Problems to solve:
(A) From the README on judicial financial disclosures below, set down the stretch from "parties_and_terms: Parties and" through "item was created." word for word.
(B) Answer these questions from the README on judicial financial disclosures below, marking each answer (i), (ii), or (iii) to match its question:
(i) Which file is the only one that should be run?
(ii) What does a date_modified value in the year 1750 indicate?
(iii) What command installs the dependencies?
(C) Extend the README on judicial financial disclosures below, picking up right after its final line.

Selected extract:
⁂

Generates, filters, parses, and cleans data regarding the financial disclosures of judges in the American Judicial System

Overview

This repository contains code that gets data regarding financial disclosures from the Court Listener API

  • main.py: contains driver code that interacts with all the other files. Only file that should be run. When run it will grab all the data and populate output.csv with it
  • auth_token.py: Reads API authentication token.
  • AUTH_TOKEN.txt: Contains API authentication token. Obtain yours from here and paste it into this file
  • fields.py: contains the code that grabs all the fields from every disclosure
  • lookups.py: contains some extra lookup tables (aside form the ones embedded in fields.py) for the values returned from the API
  • utils.py: contains some utility functions
  • requirements.txt: contains the list of dependencies used. Install them by running pip install -r requirements.txt
  • README.txt: readme in txt format

Overview

Every year judges file a financial disclosure form as mandated by law. Courtlistener parses these forms which are PDFs into their database. Here is an example of one of the unederlying forms that will help me explain what every row in our data is: https://storage.courtlistener.com/us/federal/judicial/financial-disclosures/9529/patricia-a-sullivan-disclosure.2019.pdf Disclosures are seperated into certain categories, such as positions, or investments. Each individual listing under a certain type of disclosure, is a row in our data. So if you look at that PDF, Member and Officer at Board of Directors of Roger Williams University School of Law, would be the basis for one row. If you scroll down to investments, MFS Investment Management (Educational Funds) (H), would also be the basis for one row. For that row, the fields listed below under Disclosure Fields -> Investments will all be filled out (unless they are not present in the courtlistner database). The Common Fields and Person Fields will also be filled out. Person fields are fields unique to the judge, and common fields unique to the report. So for the two example rows, the common fields and person fields would remain constant (as the judge and report are the same), but the disclosure fields will be different. For the first one, the fields under Disclosure Fields -> Positions will be filled out, with the rest of the disclosure fields empty, and for the second one the fields under Disclosure Fields -> Investments would be filled out.

=============
Common Fields
=============



sha1: SHA1 hash of the generated PDF
is_amended: Is disclosure amended?
Disclosure PDF: PDF of the original filed disclosure
Year Disclosed: Date of judicial agreement.
report_type: Financial Disclosure report type
addendum_redacted: Is the addendum partially or completely redacted?
Disclosure Type: Type of the disclosure, (investments, debts, etc)

=============
Disclosure Fields
=============


Note: Depending on the Disclosure Type field above, the corresponding fields will be filled in for the row


agreements:
        date_raw: Date of judicial agreement.
        parties_and_terms: Parties and terms of agreement (ex. Board Member NY Ballet)
        redacted: Does the agreement row contain redaction(s)?
        financial_disclosure: The financial disclosure associated with this agreement.
        id: ID of the record.
        date_created: The moment when the item was created.
        date_modified: The last moment when the item was modified. A value in year 1750 indicates the value is unknown

debts:
        creditor_name: Liability/Debt creditor
        description: Description of the debt
        value_code: Form code for the value of the judicial debt, substituted with the numerical values of the range.
        value_code_max: The maximum value of the value_code.
        redacted: Does the debt row contain redaction(s)?

⁂

Excerpted data:
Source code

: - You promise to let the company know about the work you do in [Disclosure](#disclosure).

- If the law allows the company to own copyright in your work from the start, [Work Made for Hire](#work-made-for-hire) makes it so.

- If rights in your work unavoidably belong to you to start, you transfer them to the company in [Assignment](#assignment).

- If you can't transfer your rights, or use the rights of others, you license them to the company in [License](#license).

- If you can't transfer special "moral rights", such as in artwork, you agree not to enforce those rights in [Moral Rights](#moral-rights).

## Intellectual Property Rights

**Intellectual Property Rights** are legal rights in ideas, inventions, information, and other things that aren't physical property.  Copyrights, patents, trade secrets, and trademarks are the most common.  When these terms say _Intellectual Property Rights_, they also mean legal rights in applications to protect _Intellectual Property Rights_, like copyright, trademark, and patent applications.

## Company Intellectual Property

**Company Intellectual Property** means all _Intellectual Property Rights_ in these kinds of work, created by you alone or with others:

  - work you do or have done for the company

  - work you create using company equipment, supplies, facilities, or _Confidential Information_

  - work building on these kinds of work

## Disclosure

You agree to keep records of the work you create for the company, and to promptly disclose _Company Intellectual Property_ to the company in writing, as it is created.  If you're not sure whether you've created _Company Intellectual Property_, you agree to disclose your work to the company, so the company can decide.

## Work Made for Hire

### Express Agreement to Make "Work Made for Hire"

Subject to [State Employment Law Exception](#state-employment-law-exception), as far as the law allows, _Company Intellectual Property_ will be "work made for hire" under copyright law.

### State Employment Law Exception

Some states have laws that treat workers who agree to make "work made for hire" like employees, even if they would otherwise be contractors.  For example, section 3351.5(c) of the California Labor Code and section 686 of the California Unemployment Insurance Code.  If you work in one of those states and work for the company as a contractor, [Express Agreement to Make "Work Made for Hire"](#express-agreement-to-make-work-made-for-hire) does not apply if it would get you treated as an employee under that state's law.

⁂

Outputs for the tasks:
(A)
parties_and_terms: Parties and terms of agreement (ex. Board Member NY Ballet)
        redacted: Does the agreement row contain redaction(s)?
        financial_disclosure: The financial disclosure associated with this agreement.
        id: ID of the record.
        date_created: The moment when the item was created.

(B)
(i) main.py
(ii) It indicates that the value is unknown.
(iii) pip install -r requirements.txt

(C)
        id: ID of the record
        date_created: The moment when the item was created.
        date_modified: The last moment when the item was modified. A value in year 1750 indicates the value is unknown

gifts:
        source: Source of the judicial gift. (ex. Alta Ski Area).
        description: Description of the gift (ex. Season Pass).
        value: Value of the judicial gift, (ex. $1,199.00)
        redacted: Does the gift row contain redaction(s)?
        id: ID of the record
        date_created: The moment when the item was created.
        date_modified: The last moment when the item was modified. A value in year 1750 indicates the value is unknown

investments:
        page_number: The page number the investment is listed on.  This is used to generate links directly to the PDF page.
        description: Name of investment (ex. APPL common stock).
        redacted: Does the investment row contains redaction(s)?
        income_during_reporting_period_code: Increase in investment value - as a form code. Substituted with the numerical values of the range.
        income_during_reporting_period_code_max: Maximum value of income_during_reporting_period_code.
        income_during_reporting_period_type: Type of investment (ex. Rent, Dividend). Typically standardized but not universally.
        gross_value_code: Investment total value code at end of reporting period as code (ex. J (1-15,000)). Substituted with the numerical values of the range.
        gross_value_code_max: Maximum value of the gross_value_code.
        gross_value_method: Investment valuation method code (ex. Q = Appraisal)
        transaction_during_reporting_period: Transaction of investment during reporting period (ex. Buy, Sold)
        transaction_date_raw: Date of the transaction, if any (D2)
        transaction_date: Date of the transaction, if any (D2)
        transaction_value_code: Transaction value amount, as form code (ex. J (1-15,000)). Substituted with the numerical values of the range.
        transaction_value_code_max: Maximum value of transaction_value_code.
        transaction_gain_code: Gain from investment transaction if any (ex. A (1-1000)). Substituted with the numerical values of the range.
        transaction_gain_code_max: Maximum value of transaction_gain_code.
        transaction_partner: Identity of the transaction partner
        has_inferred_values: If the investment name was inferred during extraction. This is common because transactions usually list the first purchase of a stock and leave the name value blank for subsequent purchases or sales.
        id: ID of the record
        date_created: The moment when the item was created.
        date_modified: The last moment when the item was modified. A value in year 1750 indicates the value is unknown

non_investment_incomes:
        date_raw: Date of non-investment income (ex. 2011).
        source_type: Source and type of non-investment income for the judge (ex. Teaching a class at U. Miami).
        income_amount: Amount earned by judge, often a number, but sometimes with explanatory text (e.g. 'Income at firm: $xyz').
        redacted: Does the non-investment income row contain redaction(s)?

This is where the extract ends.